- [What this task involves]: Gather every line from the rows below that contains the word "парламент", and copy each of those lines in full.

- [Source material]:
◇ ◇ ◇ ◇
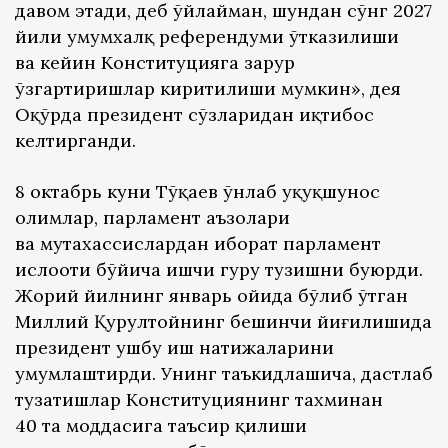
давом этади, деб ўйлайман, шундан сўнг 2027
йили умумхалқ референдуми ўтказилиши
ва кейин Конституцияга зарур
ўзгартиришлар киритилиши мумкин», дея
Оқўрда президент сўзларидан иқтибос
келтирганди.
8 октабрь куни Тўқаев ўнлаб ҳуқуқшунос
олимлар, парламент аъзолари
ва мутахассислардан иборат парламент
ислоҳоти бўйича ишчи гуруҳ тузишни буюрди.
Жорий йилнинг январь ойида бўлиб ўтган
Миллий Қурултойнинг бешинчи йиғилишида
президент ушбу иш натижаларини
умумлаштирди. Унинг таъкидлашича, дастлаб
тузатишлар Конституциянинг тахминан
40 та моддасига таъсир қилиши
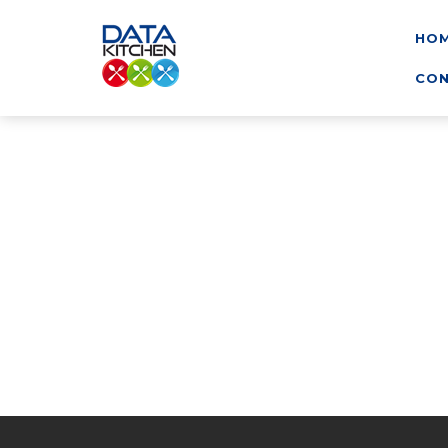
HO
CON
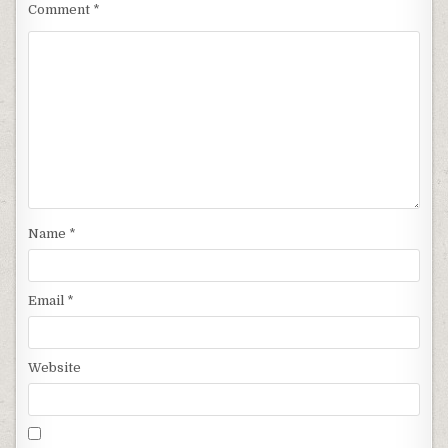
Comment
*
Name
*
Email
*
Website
◇ ◇ ◇ ◇
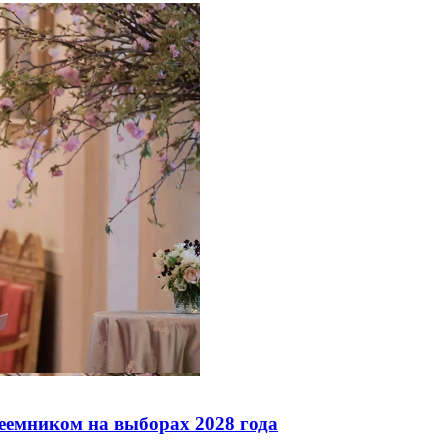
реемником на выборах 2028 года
◇ ◇ ◇ ◇
- [Task result]:
олимлар, парламент аъзолари
ва мутахассислардан иборат парламент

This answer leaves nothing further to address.